Committed PC gamers go to great lengths to reduce latency and maximise frame rates, because it gives them faster reaction times and thus a competitive advantage. These are the guys who are buying uber high-end video cards, using liquid to cool their heaty stuff, and overclocking it well past warranty support – all in the quest to be the baddest ass on the net.

How much latency is too much? According to this chart, pro gamers react much faster than we average humans. Okay, I’m a little to the left of ‘Average human response time’. My personal latency is measured in not milliseconds but in real seconds and even minutes, depending on the situation. The chart shows us why professional gamers aren’t the target market for Xbox, PS3 and other console game boxes. These guys are PC gamers through and through.

comparitive_latency_chart_nvidia

According to Nvidia and Gaikai, the new GeForce Grid will deliver latency that equals what you can get from today’s console and TV experience. And this isn’t for simple online games; they’re talking about rich, complex games, the ones that typically pose the biggest challenge for clouding up.

The biggest improvement comes in the game pipeline (gray box) processing category, which is understandable and intuitive to me. Consoles have reasonably performant hardware when they’re first released, but the hardware is updated much less frequently. On the same game, a decently configured PC will run rings around a console.

So it stands to reason that high performance data center gear would easily be twice as fast on compute tasks as a console – if not faster.

I’m not sure what “Cloud Gen 1” is in terms of hardware, architecture, games, etc... but being almost double the latency of a locally connected game console means it’s probably a relatively crappy gaming experience. But it might not be craptastic for everyone; folks with a fast PC and good connection might be very happy with it – particularly if they’re able to beat flailing newbies with impunity just by virtue of their hardware speed.

The demo at GTC 2012 was convincing - like all demos are supposed to be. There were two players jamming away on the upcoming Hawken shooter game. The game was hosted out on the net, and the players were using very simple clients, an iPad in one case. Movement was smooth and natural, with no noticeable lag. Was it fast enough to satisfy a professional or highly dedicated amateur gamer? I can’t say for sure, but I’m not sure that really matters.

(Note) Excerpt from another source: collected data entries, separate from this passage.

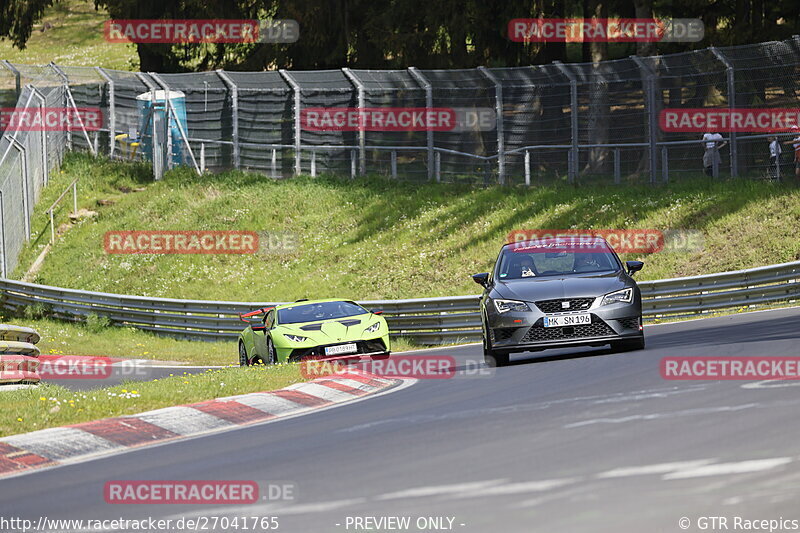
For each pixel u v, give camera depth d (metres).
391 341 89.38
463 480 22.62
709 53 106.50
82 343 101.56
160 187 145.62
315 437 32.12
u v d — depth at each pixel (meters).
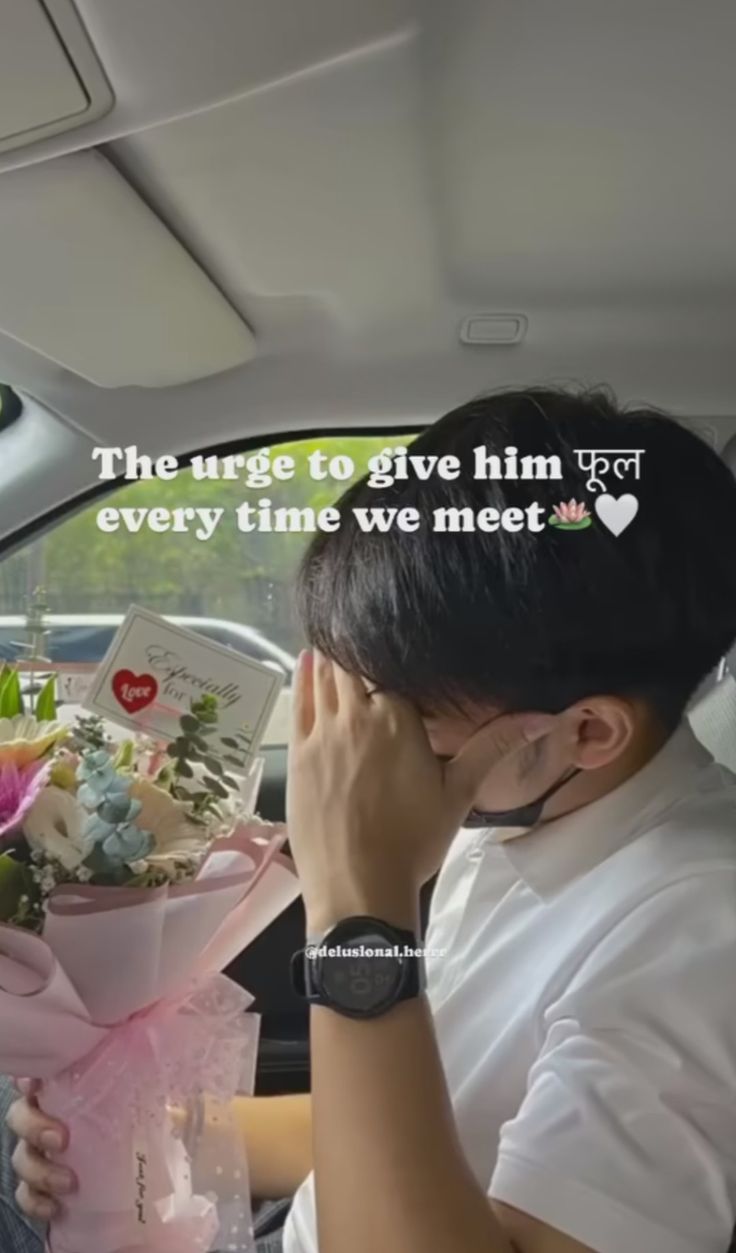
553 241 1.17
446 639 0.74
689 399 1.39
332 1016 0.71
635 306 1.32
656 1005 0.70
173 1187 0.90
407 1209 0.66
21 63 0.75
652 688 0.77
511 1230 0.67
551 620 0.73
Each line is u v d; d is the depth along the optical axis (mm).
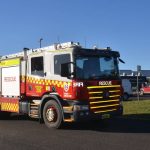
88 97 14562
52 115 15234
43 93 15789
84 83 14523
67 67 14594
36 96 16203
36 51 16375
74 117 14414
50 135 13773
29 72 16562
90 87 14625
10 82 17797
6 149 11336
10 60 17766
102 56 15156
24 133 14258
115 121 17359
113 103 15281
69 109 14570
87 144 11953
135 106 22953
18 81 17203
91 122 16453
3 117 18844
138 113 19859
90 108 14578
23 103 16891
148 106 22734
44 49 15961
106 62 15258
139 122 16984
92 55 14883
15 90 17453
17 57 17266
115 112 15320
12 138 13172
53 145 11875
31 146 11750
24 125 16531
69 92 14609
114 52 15523
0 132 14531
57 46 15414
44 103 15766
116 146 11578
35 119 18844
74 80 14438
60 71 14945
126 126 15812
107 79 15141
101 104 14891
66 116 14805
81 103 14492
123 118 18281
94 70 14867
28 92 16625
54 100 15242
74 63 14477
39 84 16016
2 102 18328
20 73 17078
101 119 15414
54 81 15273
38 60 16109
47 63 15625
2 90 18359
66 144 12000
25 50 16891
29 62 16594
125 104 24734
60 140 12719
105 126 15914
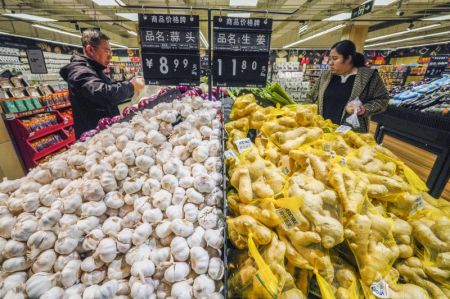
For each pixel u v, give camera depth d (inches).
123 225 28.0
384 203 34.6
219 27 55.8
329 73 87.5
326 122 57.6
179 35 55.5
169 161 33.7
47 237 24.5
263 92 69.8
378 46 626.5
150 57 56.9
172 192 31.5
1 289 22.1
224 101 76.9
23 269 23.7
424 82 182.7
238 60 58.6
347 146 43.6
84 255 25.9
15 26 377.4
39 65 271.4
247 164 36.5
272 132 45.3
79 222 26.4
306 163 35.1
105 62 76.4
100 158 34.4
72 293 23.1
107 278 24.7
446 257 27.7
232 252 29.4
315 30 471.2
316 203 28.0
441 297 26.3
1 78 156.6
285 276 24.7
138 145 35.4
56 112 162.4
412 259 29.5
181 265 24.8
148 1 278.4
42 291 22.1
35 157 134.4
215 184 32.7
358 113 72.1
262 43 57.6
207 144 39.8
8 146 126.8
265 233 26.6
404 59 590.9
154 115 47.1
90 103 72.6
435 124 93.0
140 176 32.7
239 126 50.1
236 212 33.2
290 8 303.3
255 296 24.9
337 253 29.0
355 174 33.9
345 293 25.0
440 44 462.0
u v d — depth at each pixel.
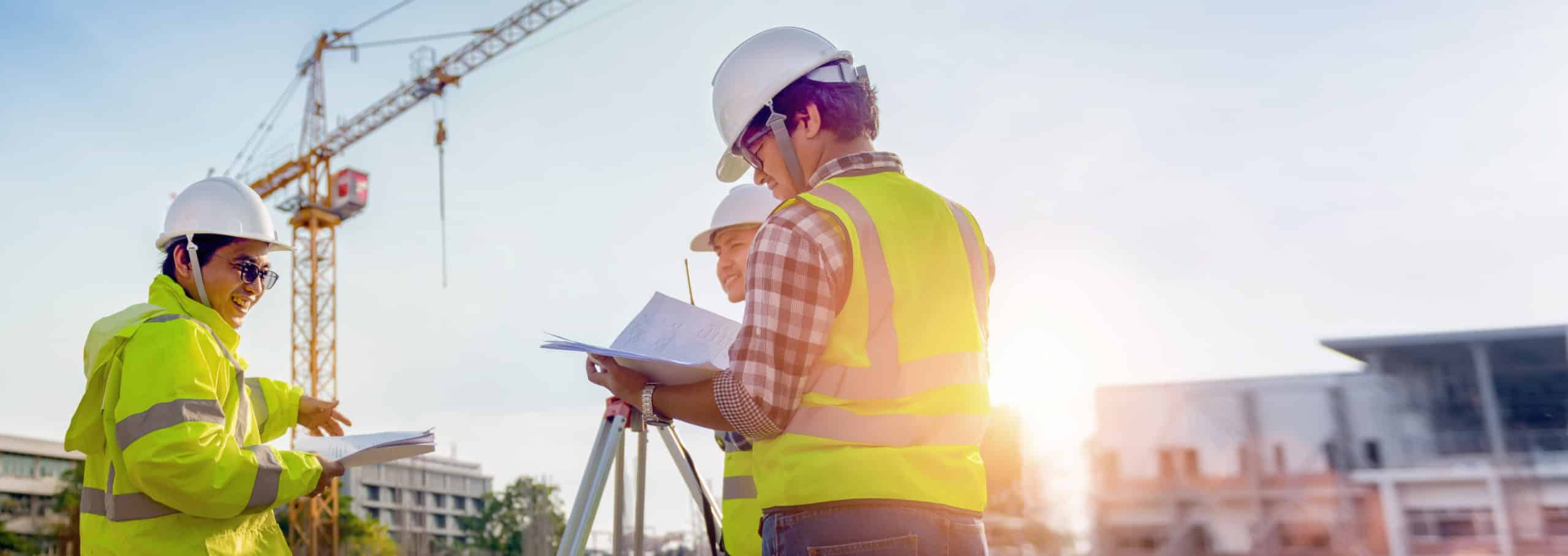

If the GeForce Grid is even close to the console/TV experience in terms of playability and performance, it could be a big win for all involved. Potentially, it could disrupt the entire gaming segment and transform some big winners into losers and vice versa.

From the perspective of the service providers - meaning the guys who own a lot of servers, switches, and cables - this could be a rich new business. Many of these providers, like cable giant Comcast, aren’t in this business at all. They provide broadband services, have massive racks of servers, already provide streaming video, and already have a billing relationship with tens of millions of customers – so they’re well positioned to move horizontally into gaming. Assumedly, they’ve held back because they can’t make the business case pencil out.

GeForce Grid might be the new factor that makes their pencils move in the right direction. Nvidia says that two Kepler GPUs packaged together can serve up to eight simultaneous game sessions. Power consumption per game session with GeForce Grid is about half of what today’s game streamers consume. If the performance specifications are accurate and the acquisition price is reasonable, we could see the biggest broadband suppliers become the biggest game streamers.